Extracted data below:
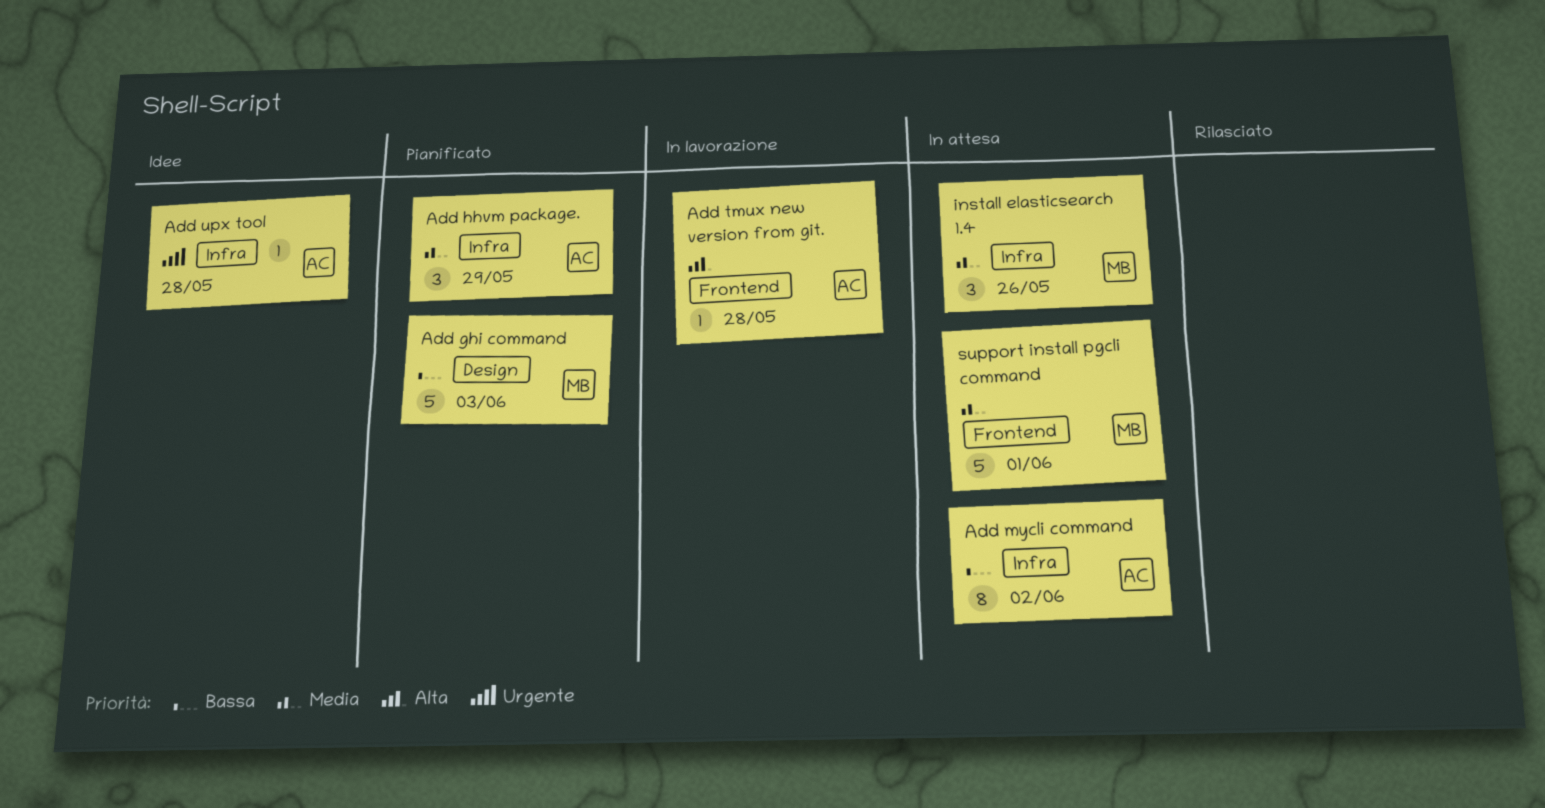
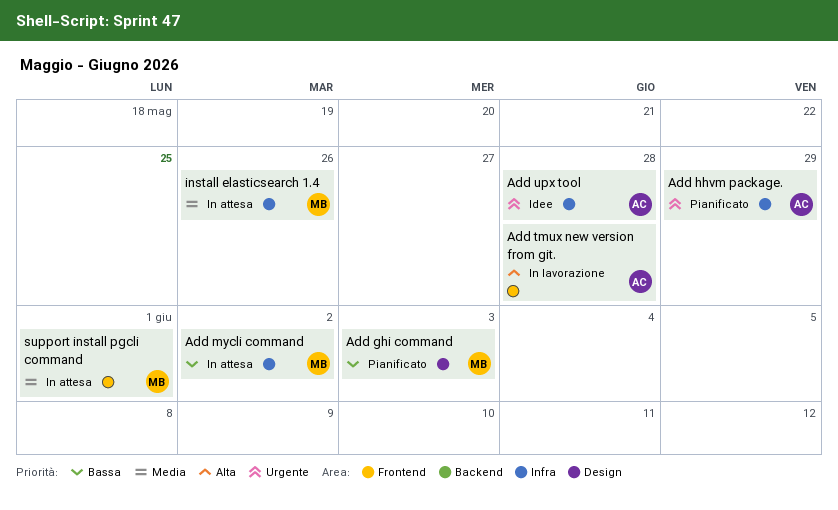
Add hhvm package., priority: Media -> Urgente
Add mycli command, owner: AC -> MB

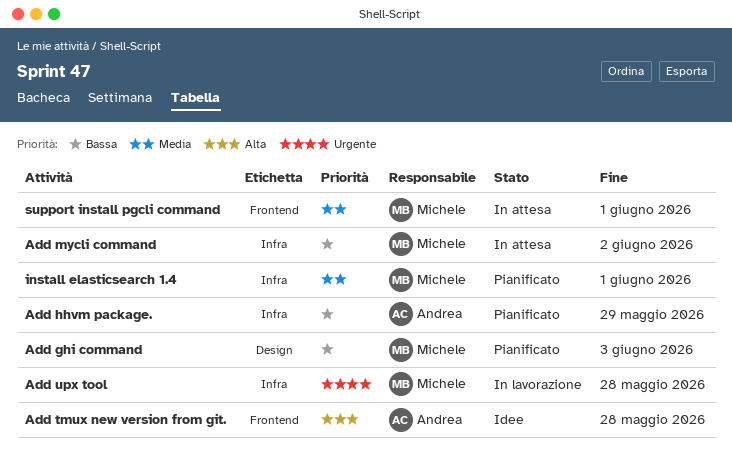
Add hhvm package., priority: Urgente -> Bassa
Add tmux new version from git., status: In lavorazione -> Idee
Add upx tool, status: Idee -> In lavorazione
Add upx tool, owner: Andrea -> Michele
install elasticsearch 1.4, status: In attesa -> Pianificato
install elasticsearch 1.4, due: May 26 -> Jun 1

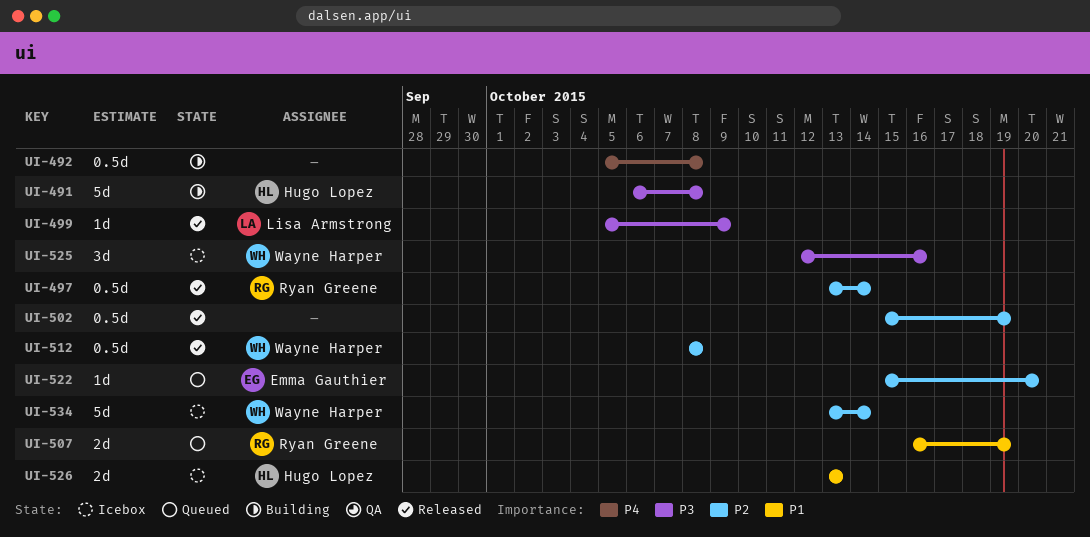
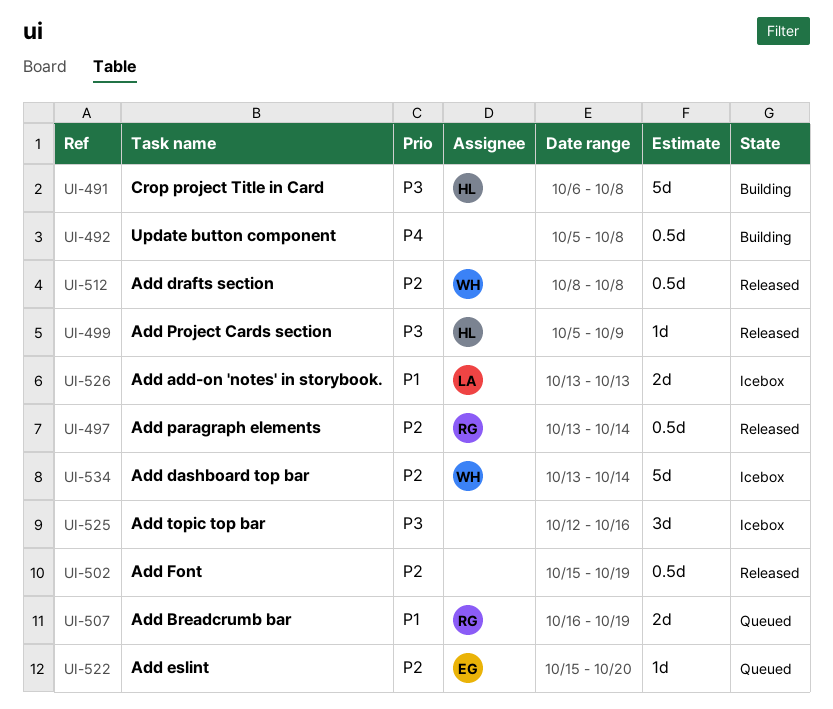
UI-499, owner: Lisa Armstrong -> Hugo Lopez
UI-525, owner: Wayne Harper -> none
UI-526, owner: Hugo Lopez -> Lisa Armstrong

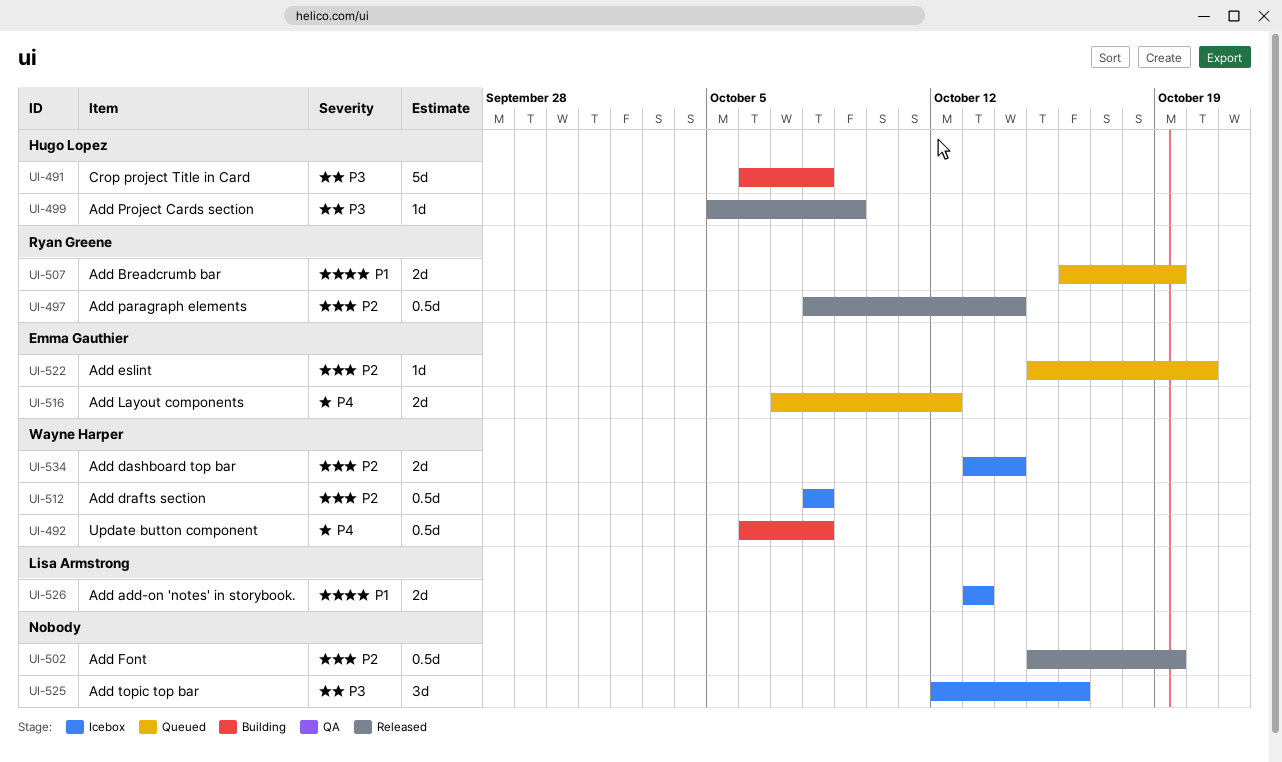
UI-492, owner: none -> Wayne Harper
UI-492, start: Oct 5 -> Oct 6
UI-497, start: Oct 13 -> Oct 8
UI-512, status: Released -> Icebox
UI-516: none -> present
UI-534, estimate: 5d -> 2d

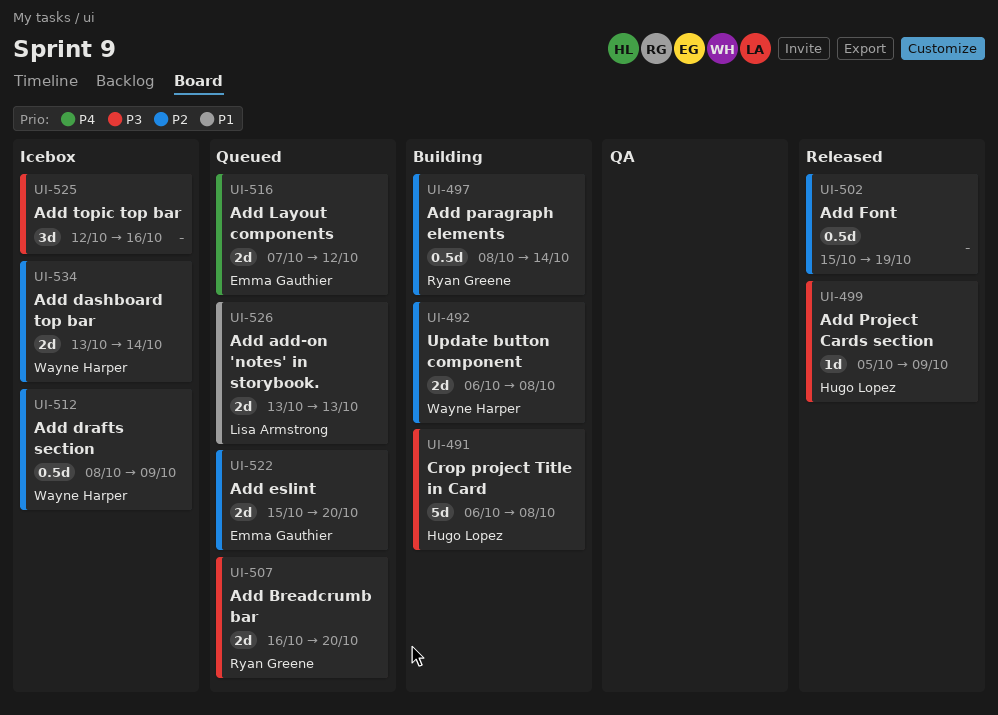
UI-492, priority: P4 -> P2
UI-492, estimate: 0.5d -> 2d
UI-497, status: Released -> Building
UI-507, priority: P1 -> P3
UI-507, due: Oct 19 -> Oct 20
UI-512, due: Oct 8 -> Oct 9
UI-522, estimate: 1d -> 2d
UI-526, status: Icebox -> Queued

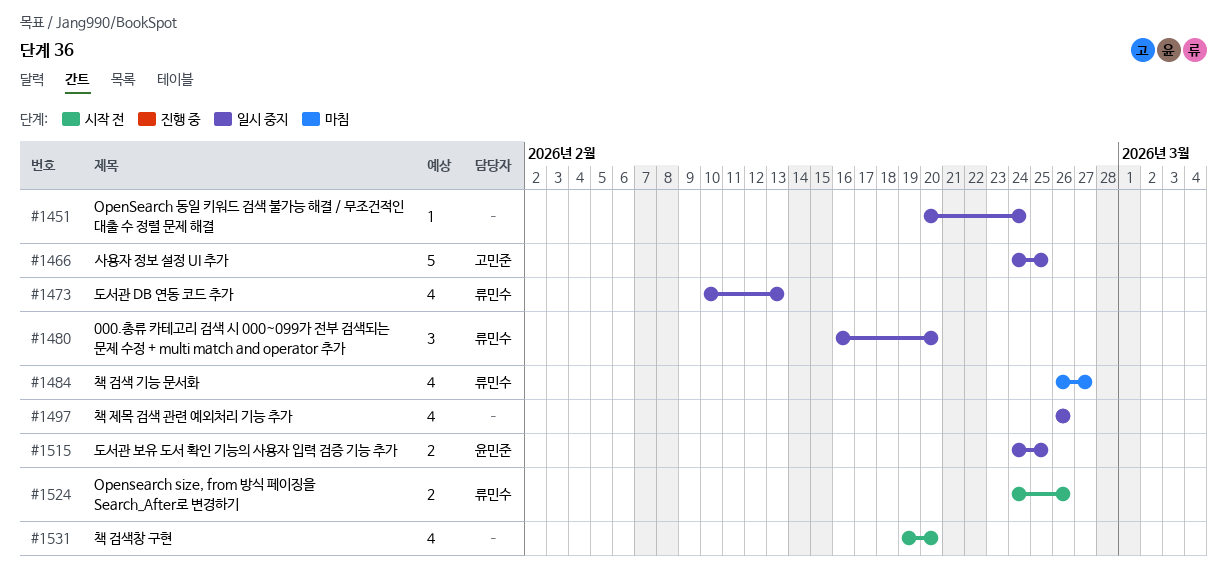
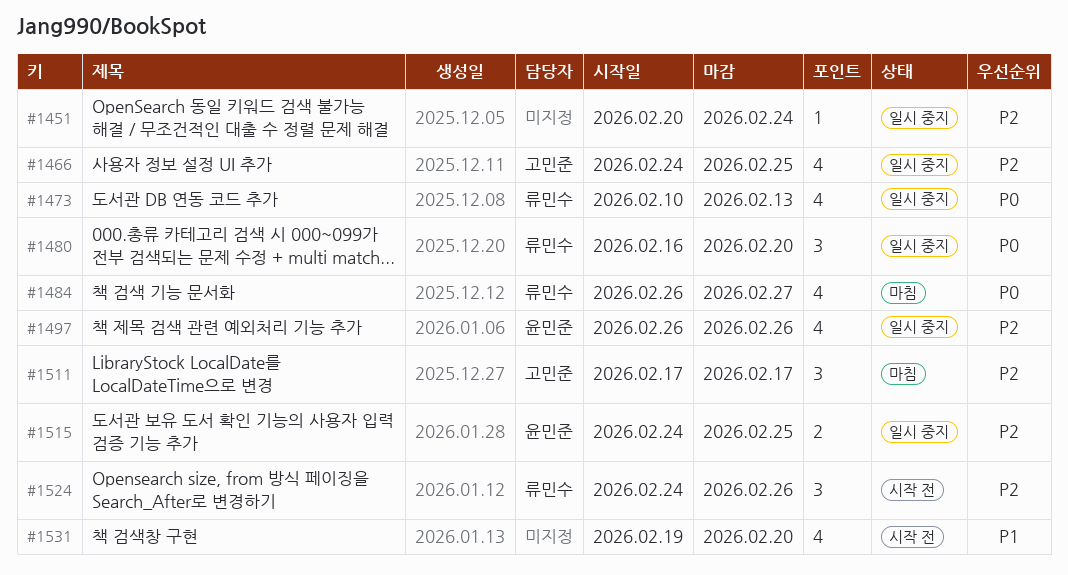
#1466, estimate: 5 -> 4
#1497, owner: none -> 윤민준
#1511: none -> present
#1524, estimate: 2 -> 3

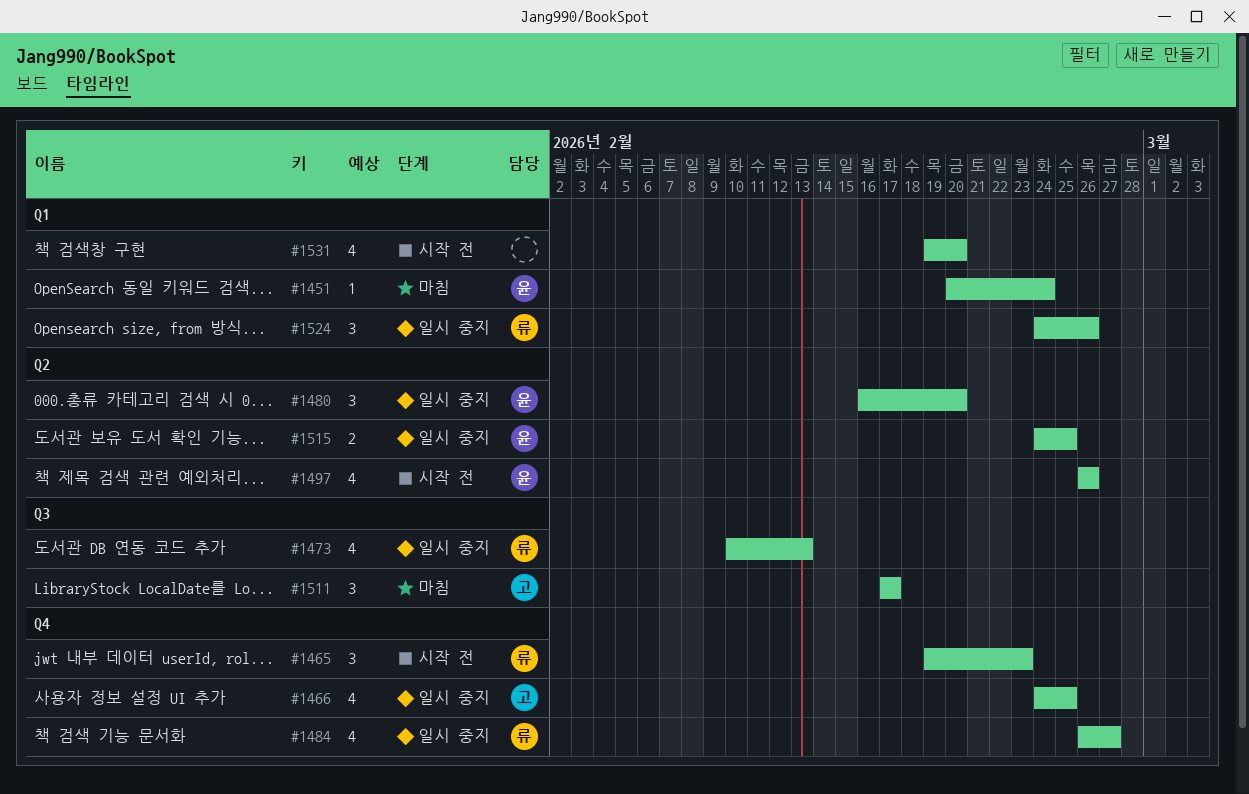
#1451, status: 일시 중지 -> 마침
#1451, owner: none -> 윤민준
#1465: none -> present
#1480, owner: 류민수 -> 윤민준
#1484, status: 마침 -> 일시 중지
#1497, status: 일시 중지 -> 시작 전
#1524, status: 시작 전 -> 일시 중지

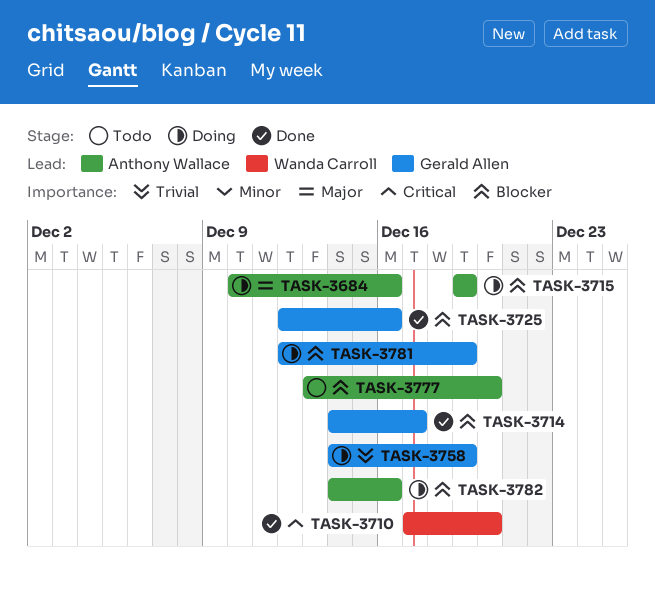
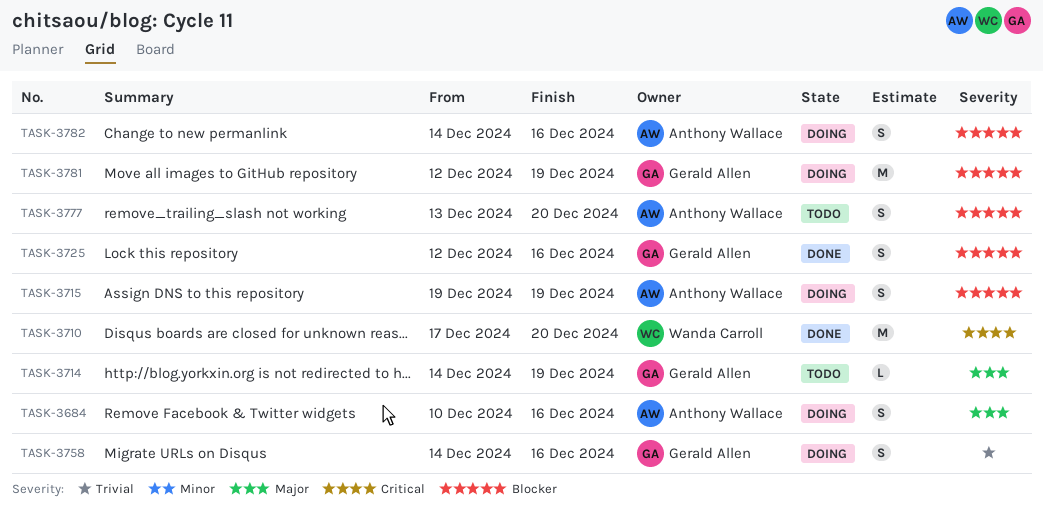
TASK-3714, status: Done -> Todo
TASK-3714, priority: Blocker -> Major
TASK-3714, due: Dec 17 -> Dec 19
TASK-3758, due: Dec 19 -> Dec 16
End of Extracted data.
Your task =
Using the data above, retype exactly the lines from the line with "UI-499, owner: Lisa Armstrong -> Hugo Lopez" to the line with "#1451, owner: none -> 윤민준", inclusive. No pictures and nothing else.

Exercise output =
UI-499, owner: Lisa Armstrong -> Hugo Lopez
UI-525, owner: Wayne Harper -> none
UI-526, owner: Hugo Lopez -> Lisa Armstrong

UI-492, owner: none -> Wayne Harper
UI-492, start: Oct 5 -> Oct 6
UI-497, start: Oct 13 -> Oct 8
UI-512, status: Released -> Icebox
UI-516: none -> present
UI-534, estimate: 5d -> 2d

UI-492, priority: P4 -> P2
UI-492, estimate: 0.5d -> 2d
UI-497, status: Released -> Building
UI-507, priority: P1 -> P3
UI-507, due: Oct 19 -> Oct 20
UI-512, due: Oct 8 -> Oct 9
UI-522, estimate: 1d -> 2d
UI-526, status: Icebox -> Queued

#1466, estimate: 5 -> 4
#1497, owner: none -> 윤민준
#1511: none -> present
#1524, estimate: 2 -> 3

#1451, status: 일시 중지 -> 마침
#1451, owner: none -> 윤민준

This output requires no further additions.